Zeichen Einer Neuen Zeit – der Krieg holt uns ein
Essays by Dieter Kermas – (Part 4 )
.Bald jedoch begannen sich in Neustadt die Zeichen einer neuen Zeit bemerkbar zu machen.
So fuhr ich eines Tages mit meinem Roller in Richtung Bahnhof, als ich kurz vor der Station einen Menschenauflauf, Pferdegespanne und sogar einen Lastkraftwagen sah. Da hatte man, sicher schon Tagen vorher, Baumstämme quer über die Straße senkrecht eingegraben, in mehreren Reihen hintereinander. Dann waren waagerechte Bäume eingelegt worden, und nun war man gerade dabei, die Hohlräume zwischen diesen beiden massiven Holzverhauen mit Sand und Steinen aufzufüllen. Nur in der Mitte war ein kleiner Durchgang gelassen worden, durch den eine Person gerade noch hindurchpasste. Ich sah eine Weile zu, fuhr dann nach Hause, um diese Neuigkeit zu erzählen. Vater, der sich im letzten Moment ebenfalls bis zu uns durchgeschlagen hatte, meinte, das sei sicher eine Panzersperre. Darunter konnte ich mir nichts vorstellen und schenkte dem Bauwerk weiterhin keine Beachtung.
Hier ist sicher noch Platz, um kurz zu schildern, wie Vater den Weg zu uns fand.
Im Jahr 1944 hatte man begonnen, alle Männer zu erfassen, die für die Verteidigung der Heimat, nach der Meinung der Militärs, noch in irgendeiner Weise einsetzbar wären. Der sogenannte » Volkssturm « wurde ausgerufen. Wer sich noch selber bewegen konnte, wurde erfasst, gemustert und einer der Volkssturmabteilungen zugewiesen. Alter und Behinderungen spielten keine Rolle. Als Vater mit seiner Gehbehinderung, mühsam seinen Weg bis auf einen Schulhof in Berlin-Schöneberg gefunden hatte, standen dort bereits Männer jeglichen Alters und teilweise in erbarmungswürdig gesundheitlichen Zustand. Ein grauhaariger Offizier, ihm fehlte ein Arm und über einem Auge trug er eine schwarze Binde, hielt eine flammende vaterländische Rede und ließ zur Probe an jeden einen Karabiner verteilen. Da Vater, der nie ohne Stock ein längeres Stück gehen konnte, nun auch noch den Karabiner mit der anderen Hand entgegennehmen musste, fiel ihm das nicht leicht. Er wandte sich an den auf und abschreitenden Offizier mit den Worten: » Haben Sie nicht etwas Leichteres? « Nachdem sich das Gebrüll des Angeredeten etwas abgeschwächt hatte, verstand mein Vater, dass er sich am nächsten Morgen beim Kommandanten zum Rapport einzufinden hätte.

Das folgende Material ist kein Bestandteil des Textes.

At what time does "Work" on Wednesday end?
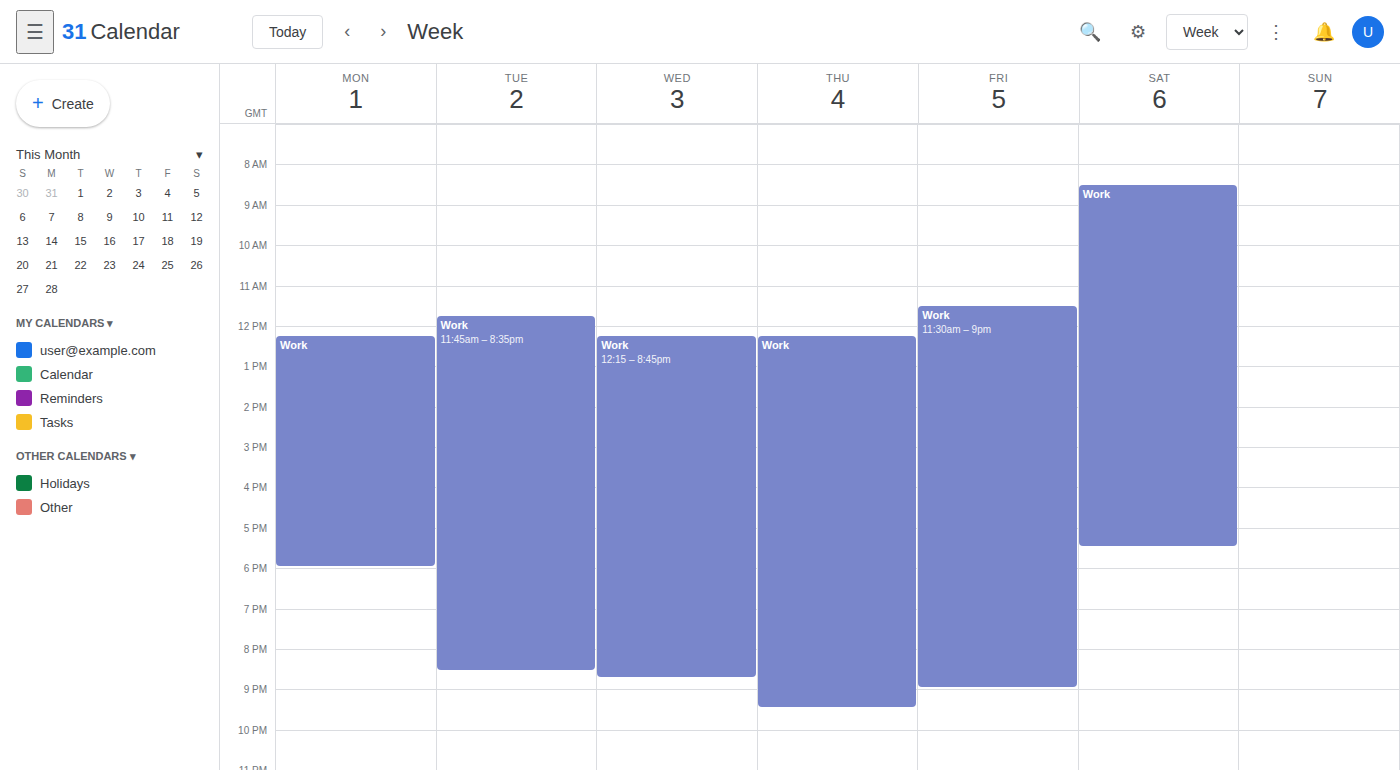
8:45 PM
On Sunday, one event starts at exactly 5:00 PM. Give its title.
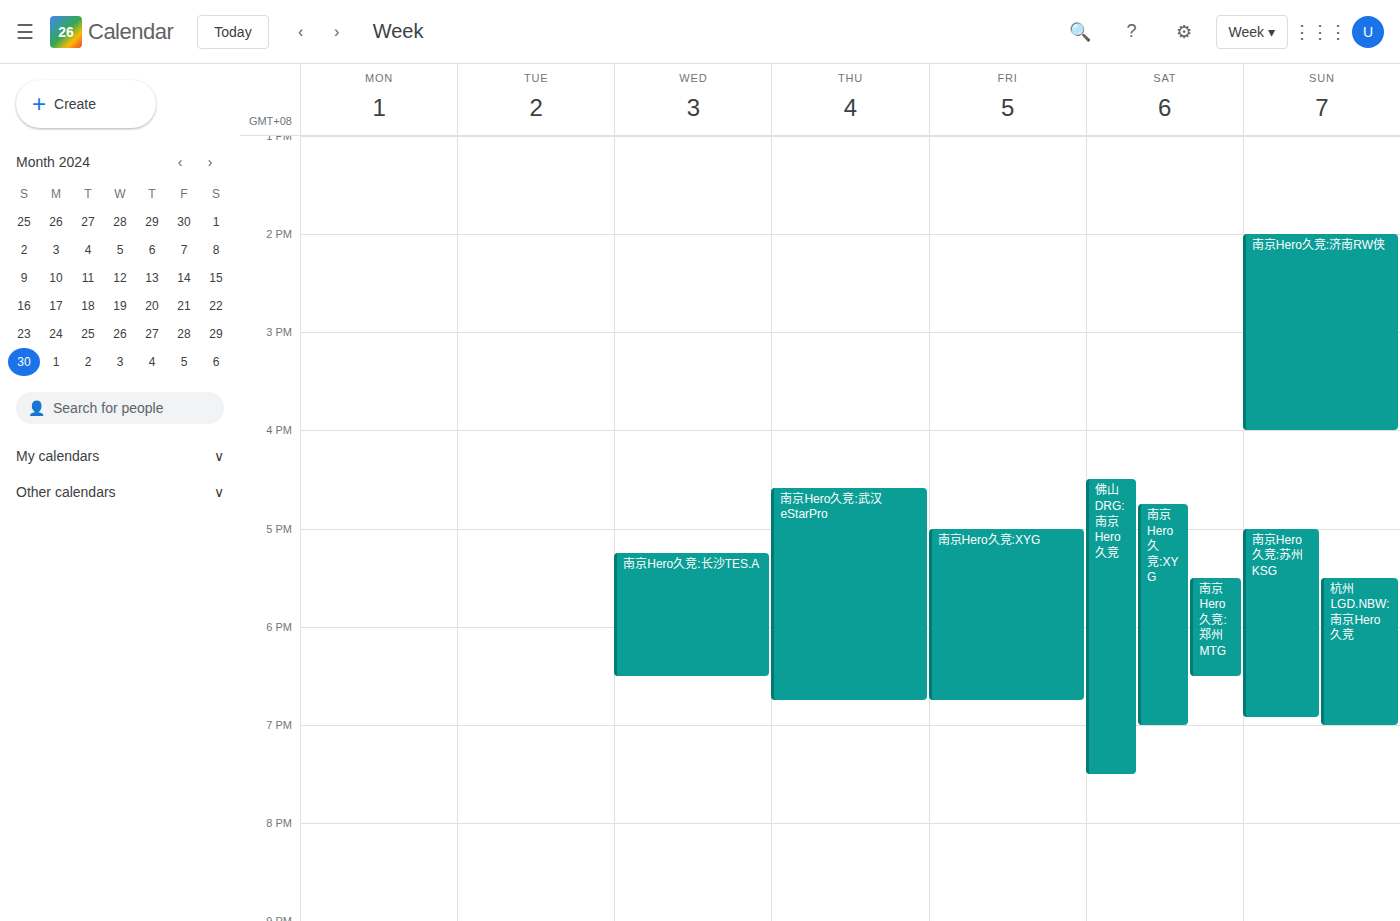
"南京Hero久竞:苏州KSG"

So erschien Vater am nächsten Morgen mit einer dicken Aktentasche voller Atteste, Krankheitsgeschichten und weiteren ärztlichen Gutachten, warf sie dem Vorgesetzten auf seinen Schreibtisch, empfahl diesem, alles gründlich zu lesen und verließ, ohne eine Antwort abzuwarten, den Raum. Einige Tage später fander trotzdem seine Einberufung zum Volkssturm in der letzten Kategorie vor. Nun war es ihm klar, dass er Berlin schnellstens verlassen musste. Mit sehr viel Glück und Umwegen traf Vater am 2. Februar 1945 bei uns ein. Wie uns ein Hausbewohner nach unserer Rückkehr erzählte, hing bereits drei Tage später ein Suchaufruf nach meinem Vater wegen Fahnenflucht oder so ähnlich an unserer Haustür.

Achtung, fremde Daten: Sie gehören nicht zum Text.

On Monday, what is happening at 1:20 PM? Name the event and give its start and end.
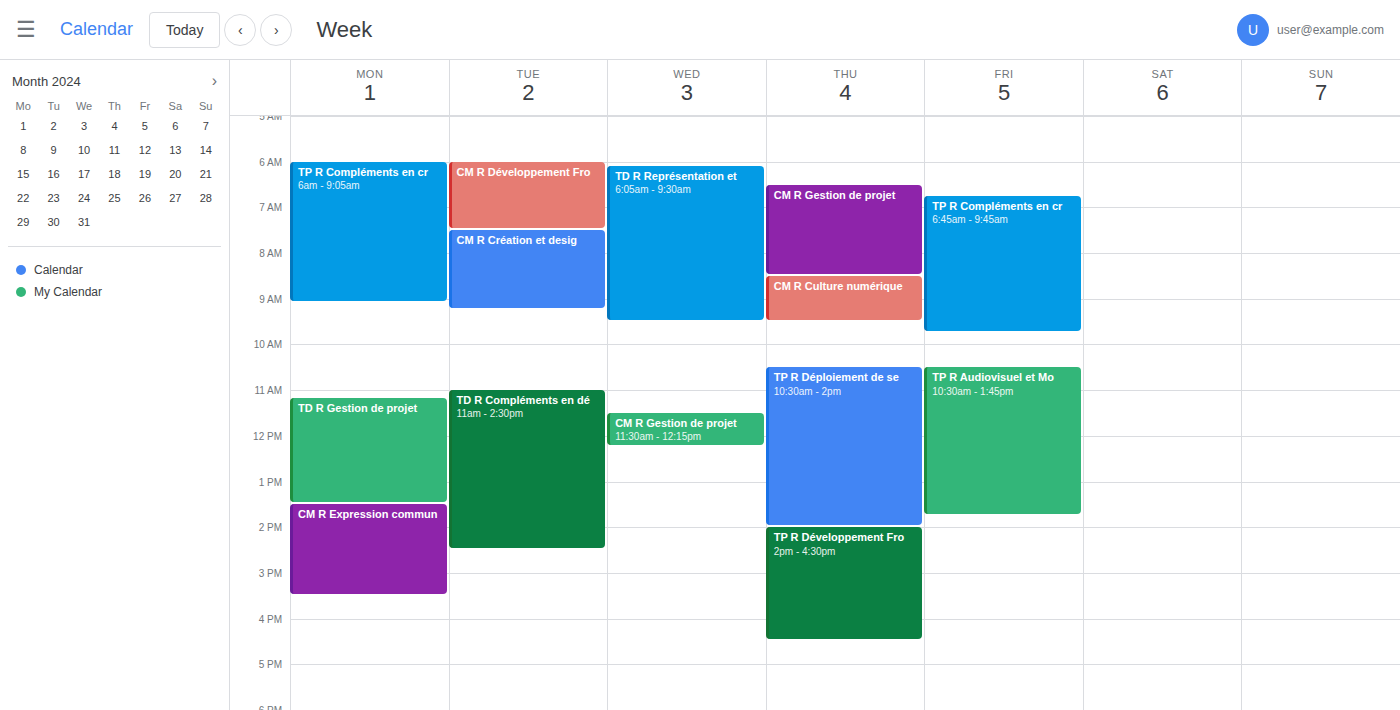
"TD R Gestion de projet", 11:10 AM to 1:30 PM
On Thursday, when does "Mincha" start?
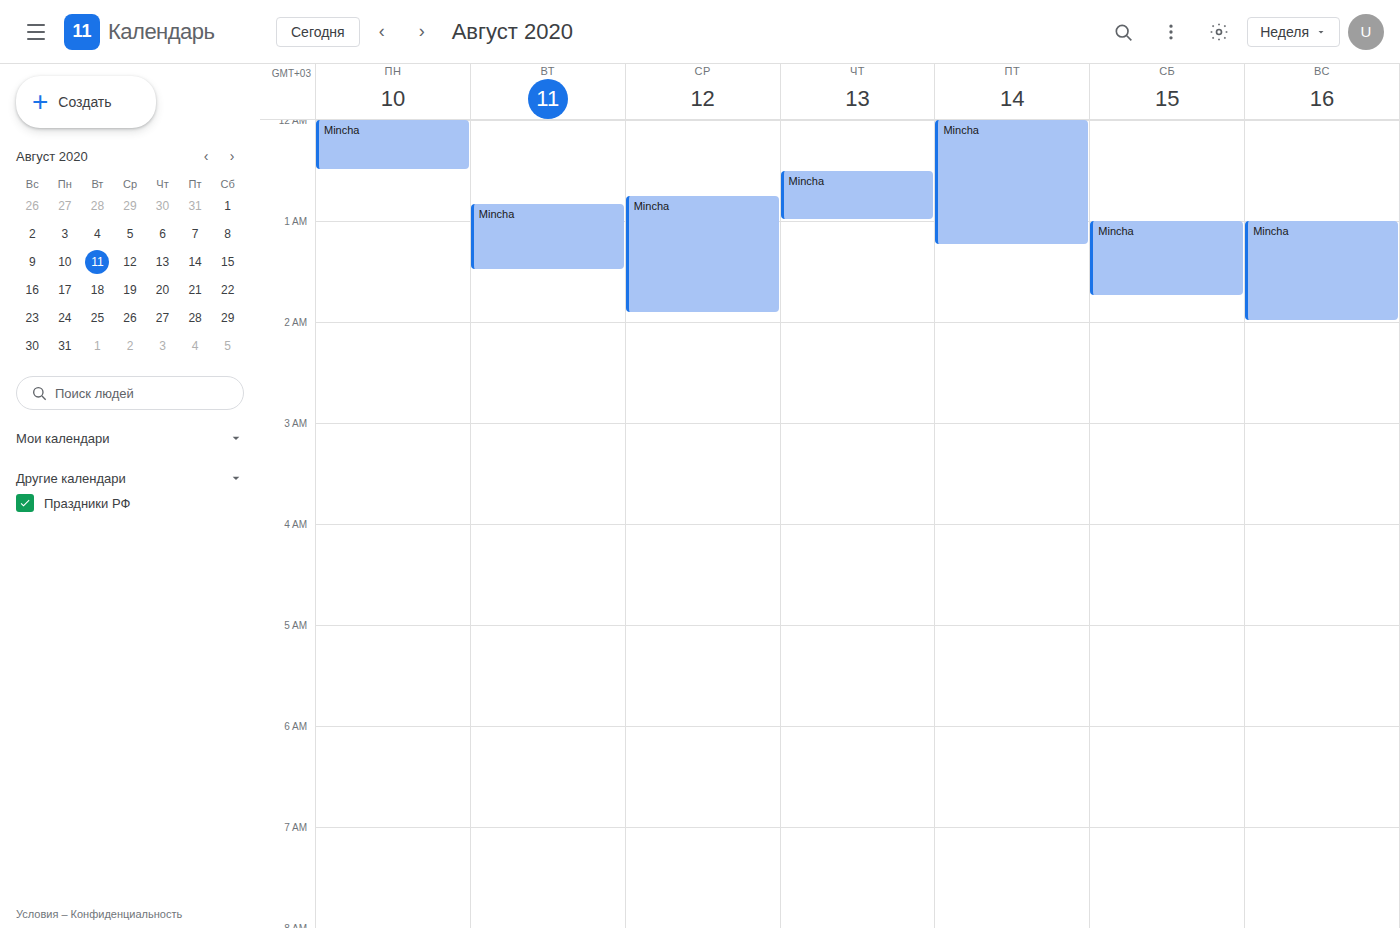
12:30 AM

Doch auch in diesen wirren Zeiten klappte die preußische Ordnung. Am 3. Mai 1945 erhielt Vater in Neustadt ein Schreiben vom
» Deutschen Volkssturm, Gau 32, 2. Kompanie, 405. Bataillon «,
in dem ihm mitgeteilt wurde, dass er aufgrund seines schlechten Gesundheitszustandes vom Volkssturm entlassen sei.